Personnellement, je ne suis ni pacifiste ni antimilitariste et ne récuse aucunement la nécessité de disposer, en France et/ou en Europe, d’un système de défense dissuasif. Il appartient au Collège Interarmées de Défense (CID) d’anticiper et de définir les dispositions appropriées en cas de renoncement à notre force de frappe nucléaire ( En ce XXI ème siècle, la paix dénucléarisée est affaire trop sérieuse pour ne pas requérir l’avis des militaires... ).

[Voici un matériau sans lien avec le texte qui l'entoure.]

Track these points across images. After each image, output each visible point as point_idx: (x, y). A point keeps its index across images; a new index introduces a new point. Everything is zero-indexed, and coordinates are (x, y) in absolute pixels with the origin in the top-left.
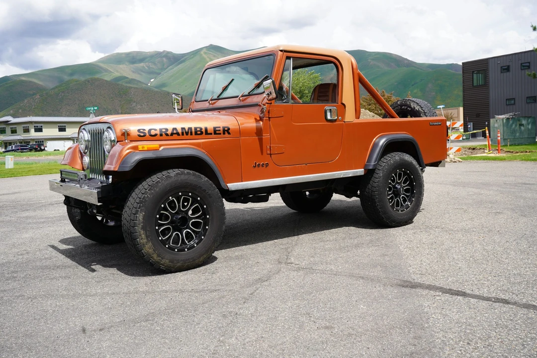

Le prochain forum économique mondial de Davos va se tenir entre les 25 et 29 janvier. Dans le cadre de la préparation de ce forum, Nandan Nilekani, Président d’Infosys ( Importante multinationale indienne dans le domaine de l’informatique ) a déclaré « Nous assistons en ce moment même à une redistribution des pouvoirs fondamentaux entre les acteurs de l’économie mondiale ». Des hommes d’affaires chinois tiendraient les mêmes propos triomphants. Pour se consoler, les optimistes diront que la France a encore de beaux restes ... Il n’empêche que - sans même parler de Davos - notre classe politique, prise en tenaille entre électoralisme et réalité comptable, semble impuissante à dresser la feuille de route d’une démarche visant tout à la fois l’efficacité économique et l’équité sociale. Va-t-elle, de surcroît, laisser d’autres témoigner à sa place de certaines valeurs universelles dont la France, drapée dans son exception, a toujours voulu se montrer l’apôtre mais que son arsenal nucléaire profane incongrûment ?

Je souscris totalement à votre commentaire de « Si vis pacem para bellum ». Pour ma part, perdant mon latin devant la frilosité de nos dirigeants, je me contenterai de conclure par « Si personne ne veut périr par le nucléaire, que personne n’ait d’arme nucléaire ».

Persuadé que votre saine colère vous procurera l’énergie nécessaire afin de réussir à secouer notre société comme vous le souhaitez, je vous prie de croire, Madame, Monsieur l’abbé, Messieurs, à toute ma considération.